The University of British Columbia says it deeply regrets its handling of the case of retired judge and former law professor Mary Ellen Turpel-Lafond, who was the subject of a CBC investigation about her claims of Indigenous heritage.
A statement signed by interim UBC president Deborah Buszard says the university is reviewing its processes regarding Indigenous status and "truthfulness in hiring."
The UBC statement comes on the same day that Vancouver Island University says it has accepted the return of an honorary doctorate from Turpel-Lafond after it told her it was reviewing her eligibility for the honour.
The university says in a statement Tuesday that Turpel-Lafond returned the 2013 doctorate of laws after being told the university had initiated "a process" in response to requests from the university community and a group called the Indigenous Women’s Collective.
It says it won't offer further comment on Turpel-Lafond's case, but that it broadly condemns Indigenous identity fraud.
Following the announcement, the collective wrote on Twitter that there was "One down - 10 to go." Turpel-Lafond has 10 other honourary degrees from various universities.

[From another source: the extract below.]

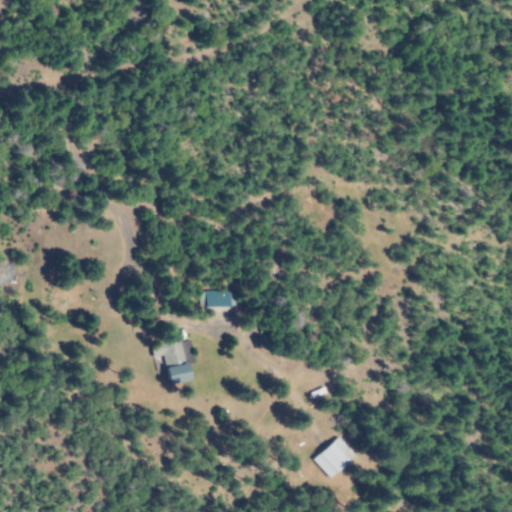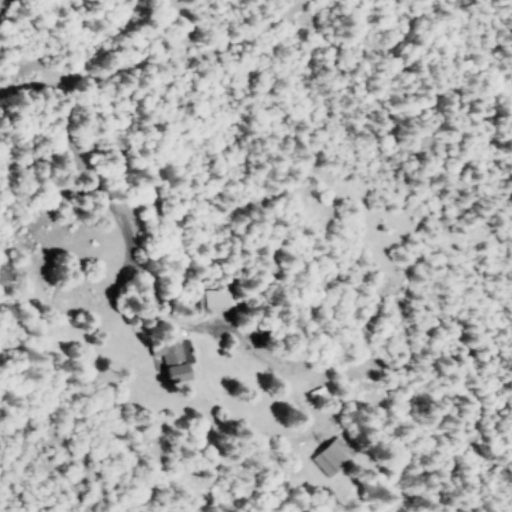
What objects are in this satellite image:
building: (172, 352)
building: (328, 456)
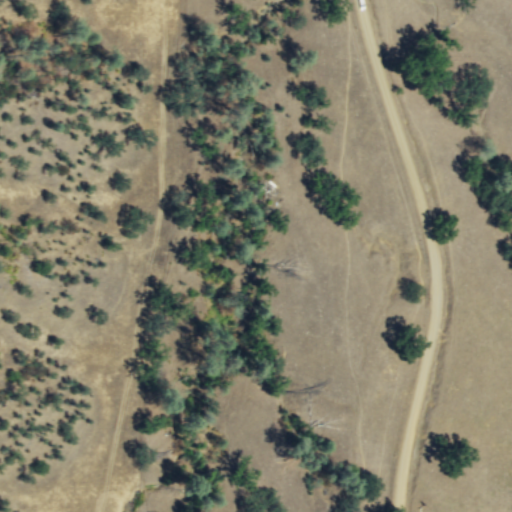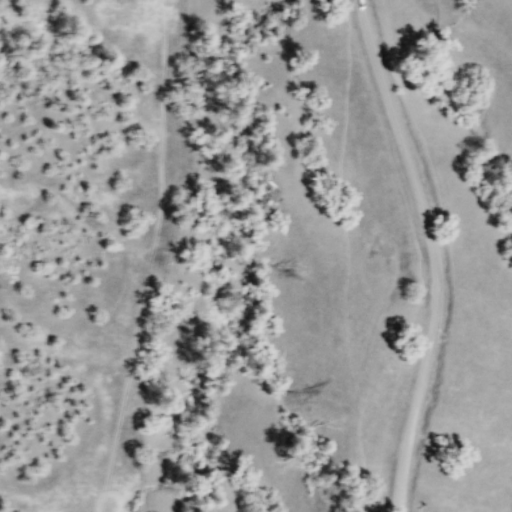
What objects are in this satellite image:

Turpel-Lafond has not responded to previous requests for comment, although she told the CBC when she was growing up she didn't question the biological parentage of her father, who she had said was Cree.
She introduced herself at a 2019 Senate standing committee meeting on Aboriginal Peoples by saying: "I am a Cree person originally from the Prairies."
UBC, where Turpel-Lafond was a tenured law professor and served as director of the Indian Residential School History and Dialogue Centre, announced this month she was no longer with the university as of Dec. 16.
When the CBC story first broke, UBC said Indigenous identity had not been an explicit requirement for the job.
@UBC regrets handling of Turpel-Lafond, as she loses honour at different university. #IndigenousIdentity
In Tuesday's statement, Buszard and provost and academic vice-president Gage Averill said that original comment and the university's silence about its interpretation was seen as constituting support for Turpel-Lafond.
"We deeply regret the impact of this and promise to do more now, and in the future," they said.
The pair said university executives have had discussions with Indigenous scholars and community members.
"While we have sought advice, we want to state emphatically that we take full responsibility for the actions and inactions of UBC in this matter."
The statement says UBC's assessment of hiring processes deals with complex issues.
"The possibility that anyone might misrepresent themselves for personal and professional benefit, or that misleading credentials or publications might be submitted for employment, is one that we take extremely seriously, as these kinds of actions undermine the fundamental mission of a university, divert resources from deserving individuals and strengthen inequities," it says.
Vancouver Island University president Deborah Saucier said that "false claims of Indigenous ancestry cause harm to Indigenous Peoples."
“This is why VIU’s future policy on Indigenous identity will honour the contributions of Indigenous students, faculty, staff and community leaders and will include safeguards to confirm Indigenous identity going forward.”